Trinationale Summer School 2009 in Mainz: The South in Global Perspectives

Kooperationsprojekt der Mainzer Amerikanisten in Zusammenarbeit mit der Georgia State University in Atlanta und der Universität Peking

19.07.2009

Mit Bick auf das national und international renommierte Profil der Johannes Gutenberg-Universität Mainz im Bereich der American Studies und den Stärken der Georgia State University, Atlanta, USA sowie der chinesischen Universität Peking im Bereich der Southern Studies zielt das vom Deutschen Akademischen Austauschdienst (DAAD) geförderte Kooperationsprojekt auf ein interdisziplinäres Programm unter der Überschrift "American Studies in a Global World". Zum Auftakt des Projekts findet die erste Tri-National Summer School vom im Juli 2009 an der JGU zum Thema "The South in Global Perspectives" statt. Im Rahmen dieser trinationalen Summer School werden Verflechtungen, Interdependenzen und Allianzen in Vergangenheit und Gegenwart aus komparativer Sichtweise diskutiert.
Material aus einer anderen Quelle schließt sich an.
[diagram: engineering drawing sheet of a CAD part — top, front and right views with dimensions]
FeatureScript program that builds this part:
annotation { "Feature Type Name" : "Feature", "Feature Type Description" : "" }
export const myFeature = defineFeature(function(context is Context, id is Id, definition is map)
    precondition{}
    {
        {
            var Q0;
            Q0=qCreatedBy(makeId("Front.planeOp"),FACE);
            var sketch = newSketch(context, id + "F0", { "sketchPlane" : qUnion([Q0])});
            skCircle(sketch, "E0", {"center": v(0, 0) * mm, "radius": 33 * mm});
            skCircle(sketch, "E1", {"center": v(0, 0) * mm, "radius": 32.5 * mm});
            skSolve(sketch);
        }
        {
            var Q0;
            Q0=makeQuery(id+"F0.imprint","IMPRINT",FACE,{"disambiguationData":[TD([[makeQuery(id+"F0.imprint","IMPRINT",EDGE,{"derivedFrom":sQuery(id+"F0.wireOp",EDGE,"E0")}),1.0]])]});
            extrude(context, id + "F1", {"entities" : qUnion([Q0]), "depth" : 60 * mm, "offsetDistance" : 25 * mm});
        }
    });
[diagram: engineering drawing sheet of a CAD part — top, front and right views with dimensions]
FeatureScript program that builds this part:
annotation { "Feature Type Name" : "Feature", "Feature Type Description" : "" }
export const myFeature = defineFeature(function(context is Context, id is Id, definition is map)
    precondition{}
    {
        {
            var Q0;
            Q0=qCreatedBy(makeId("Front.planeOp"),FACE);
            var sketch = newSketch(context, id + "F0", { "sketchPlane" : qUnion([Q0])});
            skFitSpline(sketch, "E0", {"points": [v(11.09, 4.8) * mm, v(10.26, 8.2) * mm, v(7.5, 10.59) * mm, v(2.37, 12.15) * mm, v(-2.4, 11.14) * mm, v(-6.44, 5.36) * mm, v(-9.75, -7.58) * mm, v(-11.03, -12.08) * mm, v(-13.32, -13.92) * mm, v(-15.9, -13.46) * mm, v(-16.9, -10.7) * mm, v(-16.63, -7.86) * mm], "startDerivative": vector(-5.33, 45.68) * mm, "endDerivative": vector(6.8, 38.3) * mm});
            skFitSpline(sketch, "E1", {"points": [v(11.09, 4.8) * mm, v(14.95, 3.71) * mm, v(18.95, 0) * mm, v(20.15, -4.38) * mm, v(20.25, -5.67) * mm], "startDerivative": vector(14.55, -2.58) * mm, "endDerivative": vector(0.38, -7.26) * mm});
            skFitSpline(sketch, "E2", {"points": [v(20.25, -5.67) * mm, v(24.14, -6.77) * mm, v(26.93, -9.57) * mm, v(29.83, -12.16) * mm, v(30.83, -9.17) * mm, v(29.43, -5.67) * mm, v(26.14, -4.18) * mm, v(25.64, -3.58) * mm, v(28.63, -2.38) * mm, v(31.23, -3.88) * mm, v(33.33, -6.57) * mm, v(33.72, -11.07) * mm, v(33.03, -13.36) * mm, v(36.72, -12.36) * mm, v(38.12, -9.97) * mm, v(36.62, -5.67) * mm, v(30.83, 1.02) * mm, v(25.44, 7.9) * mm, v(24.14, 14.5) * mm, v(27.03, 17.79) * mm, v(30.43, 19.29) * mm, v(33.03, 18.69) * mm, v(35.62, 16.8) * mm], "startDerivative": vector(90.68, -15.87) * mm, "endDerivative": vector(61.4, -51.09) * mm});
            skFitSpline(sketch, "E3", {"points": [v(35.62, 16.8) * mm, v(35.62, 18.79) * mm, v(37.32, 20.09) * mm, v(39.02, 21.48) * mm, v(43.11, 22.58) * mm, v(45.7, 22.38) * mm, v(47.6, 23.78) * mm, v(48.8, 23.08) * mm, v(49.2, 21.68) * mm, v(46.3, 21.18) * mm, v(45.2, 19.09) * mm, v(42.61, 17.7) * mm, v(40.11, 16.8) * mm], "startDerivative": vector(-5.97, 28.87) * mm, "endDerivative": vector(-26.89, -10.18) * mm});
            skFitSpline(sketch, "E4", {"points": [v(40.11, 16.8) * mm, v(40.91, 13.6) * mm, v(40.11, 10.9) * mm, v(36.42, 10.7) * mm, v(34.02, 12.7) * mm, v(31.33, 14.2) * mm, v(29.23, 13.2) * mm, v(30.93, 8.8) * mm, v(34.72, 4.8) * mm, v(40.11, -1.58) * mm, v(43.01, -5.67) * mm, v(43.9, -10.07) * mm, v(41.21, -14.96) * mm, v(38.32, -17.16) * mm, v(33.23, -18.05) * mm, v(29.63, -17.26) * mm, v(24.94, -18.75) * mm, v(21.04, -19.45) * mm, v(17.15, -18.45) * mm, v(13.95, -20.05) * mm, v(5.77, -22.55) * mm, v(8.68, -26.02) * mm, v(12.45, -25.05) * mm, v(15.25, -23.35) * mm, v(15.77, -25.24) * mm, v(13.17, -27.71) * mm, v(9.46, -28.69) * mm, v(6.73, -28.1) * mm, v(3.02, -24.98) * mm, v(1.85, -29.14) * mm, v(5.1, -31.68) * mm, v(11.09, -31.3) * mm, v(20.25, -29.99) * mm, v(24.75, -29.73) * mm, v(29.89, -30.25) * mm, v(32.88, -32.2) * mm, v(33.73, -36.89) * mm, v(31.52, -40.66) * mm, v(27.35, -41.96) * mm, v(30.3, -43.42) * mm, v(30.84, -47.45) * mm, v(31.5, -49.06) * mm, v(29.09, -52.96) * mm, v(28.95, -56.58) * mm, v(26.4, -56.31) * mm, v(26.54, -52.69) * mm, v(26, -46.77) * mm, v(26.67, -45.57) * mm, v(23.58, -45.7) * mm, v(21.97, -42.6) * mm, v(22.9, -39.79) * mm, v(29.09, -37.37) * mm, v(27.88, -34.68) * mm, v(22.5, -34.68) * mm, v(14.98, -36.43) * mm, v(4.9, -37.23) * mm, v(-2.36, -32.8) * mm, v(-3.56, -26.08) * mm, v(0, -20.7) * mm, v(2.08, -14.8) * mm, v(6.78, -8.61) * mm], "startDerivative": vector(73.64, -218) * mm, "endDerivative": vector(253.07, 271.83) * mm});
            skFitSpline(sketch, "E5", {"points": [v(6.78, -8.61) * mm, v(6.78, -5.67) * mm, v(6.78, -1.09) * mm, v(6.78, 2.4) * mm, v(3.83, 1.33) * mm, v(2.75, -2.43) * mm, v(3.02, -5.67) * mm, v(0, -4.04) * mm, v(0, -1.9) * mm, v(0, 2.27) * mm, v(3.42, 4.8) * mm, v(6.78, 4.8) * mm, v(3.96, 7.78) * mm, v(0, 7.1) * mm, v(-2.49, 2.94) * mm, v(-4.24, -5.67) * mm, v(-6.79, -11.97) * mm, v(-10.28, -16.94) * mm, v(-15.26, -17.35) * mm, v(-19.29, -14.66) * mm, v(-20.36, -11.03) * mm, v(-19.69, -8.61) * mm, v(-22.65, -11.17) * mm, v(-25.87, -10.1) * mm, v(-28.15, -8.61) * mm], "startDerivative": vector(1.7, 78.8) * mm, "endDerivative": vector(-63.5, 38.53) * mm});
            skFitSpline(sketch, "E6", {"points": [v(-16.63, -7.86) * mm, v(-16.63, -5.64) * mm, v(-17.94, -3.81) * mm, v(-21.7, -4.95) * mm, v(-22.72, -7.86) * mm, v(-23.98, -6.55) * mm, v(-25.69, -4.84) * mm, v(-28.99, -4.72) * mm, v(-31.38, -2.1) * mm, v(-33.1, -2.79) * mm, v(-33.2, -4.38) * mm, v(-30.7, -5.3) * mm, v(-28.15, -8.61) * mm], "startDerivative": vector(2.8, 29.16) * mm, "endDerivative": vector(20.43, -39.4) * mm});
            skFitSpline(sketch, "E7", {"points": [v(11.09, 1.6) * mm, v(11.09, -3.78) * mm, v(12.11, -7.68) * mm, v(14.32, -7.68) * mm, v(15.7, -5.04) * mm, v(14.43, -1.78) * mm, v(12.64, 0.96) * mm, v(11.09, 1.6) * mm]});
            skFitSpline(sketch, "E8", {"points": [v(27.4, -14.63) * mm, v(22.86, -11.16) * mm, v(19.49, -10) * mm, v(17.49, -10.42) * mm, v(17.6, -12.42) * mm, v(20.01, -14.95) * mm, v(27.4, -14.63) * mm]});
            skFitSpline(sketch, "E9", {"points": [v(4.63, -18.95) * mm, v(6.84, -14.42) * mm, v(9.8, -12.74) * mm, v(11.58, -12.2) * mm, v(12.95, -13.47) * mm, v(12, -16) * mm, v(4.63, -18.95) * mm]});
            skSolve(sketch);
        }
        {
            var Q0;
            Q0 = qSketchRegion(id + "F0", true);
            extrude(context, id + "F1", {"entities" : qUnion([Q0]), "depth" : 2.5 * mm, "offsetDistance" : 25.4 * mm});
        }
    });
Doktoranden sollen innerhalb der Fragestellung der Summer School gemeinsam mit einschlägig ausgewiesenen Gastwissenschaftlern ein Projekt aus dem Themenbereich "New Southern Studies and Global Contexts" erarbeiten und vorstellen.

Im Rahmen der Summer School lehren renommierte Forscherpersönlichkeiten, die Mainz seit mehreren Jahren verbunden sind (Charles Wilson, Kelly Gene Cook Sr. Professor of History und Director des Center for the Study of Southern Culture, University of Mississippi), als Fulbright Professoren in Mainz gewirkt haben (etwa Katie McGee, Center for the Study of the South, University of Mississippi) oder die Mainzer Amerikanistik und Doktorandenausbildung kennen (Günter Lenz, Humboldt Universität). Andere Kontakte, etwa zu John Edgar Wideman (Brown University), einem der führenden Gegenwartsautoren der afroamerikanischen Literatur, sind das Ergebnis von Dissertationen Mainzer Studierender. Die Auswahl an Gastwissenschaftlern ist somit auch ein Spiegelbild der internationalen Forschungsbemühungen der Mainzer Amerikanistik im Bereich der Interkulturalitätsforschung und der transnationalen Amerikanistik. Hierzu zählen auch die langjährigen Kontakte zur Georgia State University, Atlanta und die Forschungsbeziehungen zum Center for Autobiography Studies, School of Foreign Languages der Universität Peking.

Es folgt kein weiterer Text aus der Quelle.